:: TASKS ::
[1] Retype the stretch from "As they did, the" through "a worrisome mind." in the article on the senior center's "Coffee and Conversation" gatherings.
[2] According to the article on the senior center's "Coffee and Conversation" gatherings, what occupation did Steve Gregory retire from?

:: EXCERPTED TEXT ::

------------------------

A group of senior citizens participates in the weekly "Coffee...

A group of senior citizens participates in the weekly "Coffee and Conversation" event at the Town of Southampton Senior Center in Hampton Bays. (June 21, 2012) Credit: Erin Geismar

They talked about the things that made them feel gratitude - children, grandchildren, a beautiful sky, life itself.

As they did, the elderly gathered for the weekly “Coffee and Conversation” at the Town of Southampton Senior Center, seemed like general weight of the world lifted just a little bit.

“You sort of forget about the bad things when you take the time to talk about the good things,” said Dorothy DeCicco, 94, of East Quogue, who attends the event in Hampton Bays regularly.

Steve Gregory, who is over 60 himself and a retired psychiatric nurse, has been moderating the sessions at the center for a couple of months. He said the idea behind it was to bring people of the same age and with the same troubles together to talk, which helps relieve stress and mends a worrisome mind.

------------------------

:: RECORD EXCERPTS ::
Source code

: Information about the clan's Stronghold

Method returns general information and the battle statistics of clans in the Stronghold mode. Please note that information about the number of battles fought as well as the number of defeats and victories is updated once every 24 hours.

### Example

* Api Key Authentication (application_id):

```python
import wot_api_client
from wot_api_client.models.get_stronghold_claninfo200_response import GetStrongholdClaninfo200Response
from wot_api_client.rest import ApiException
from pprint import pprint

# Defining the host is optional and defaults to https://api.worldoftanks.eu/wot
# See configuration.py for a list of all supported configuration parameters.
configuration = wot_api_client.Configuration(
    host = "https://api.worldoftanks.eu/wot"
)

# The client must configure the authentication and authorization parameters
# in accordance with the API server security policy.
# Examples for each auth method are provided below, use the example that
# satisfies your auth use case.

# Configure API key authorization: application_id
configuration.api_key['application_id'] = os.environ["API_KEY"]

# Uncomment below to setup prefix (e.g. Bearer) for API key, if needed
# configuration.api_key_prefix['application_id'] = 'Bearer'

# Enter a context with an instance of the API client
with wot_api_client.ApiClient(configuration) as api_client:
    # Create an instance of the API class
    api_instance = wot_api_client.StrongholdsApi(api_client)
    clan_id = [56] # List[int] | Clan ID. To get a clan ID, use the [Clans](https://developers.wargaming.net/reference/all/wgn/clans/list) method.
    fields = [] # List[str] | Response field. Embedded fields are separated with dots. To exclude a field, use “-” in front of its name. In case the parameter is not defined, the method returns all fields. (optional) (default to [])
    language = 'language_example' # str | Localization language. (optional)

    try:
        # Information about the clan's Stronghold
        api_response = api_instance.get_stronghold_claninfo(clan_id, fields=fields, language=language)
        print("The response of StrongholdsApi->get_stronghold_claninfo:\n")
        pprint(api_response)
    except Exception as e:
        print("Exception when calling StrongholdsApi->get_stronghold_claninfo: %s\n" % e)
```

------------------------

:: SOLUTIONS ::
[1]
As they did, the elderly gathered for the weekly “Coffee and Conversation” at the Town of Southampton Senior Center, seemed like general weight of the world lifted just a little bit.

“You sort of forget about the bad things when you take the time to talk about the good things,” said Dorothy DeCicco, 94, of East Quogue, who attends the event in Hampton Bays regularly.

Steve Gregory, who is over 60 himself and a retired psychiatric nurse, has been moderating the sessions at the center for a couple of months. He said the idea behind it was to bring people of the same age and with the same troubles together to talk, which helps relieve stress and mends a worrisome mind.

[2] Psychiatric nursing.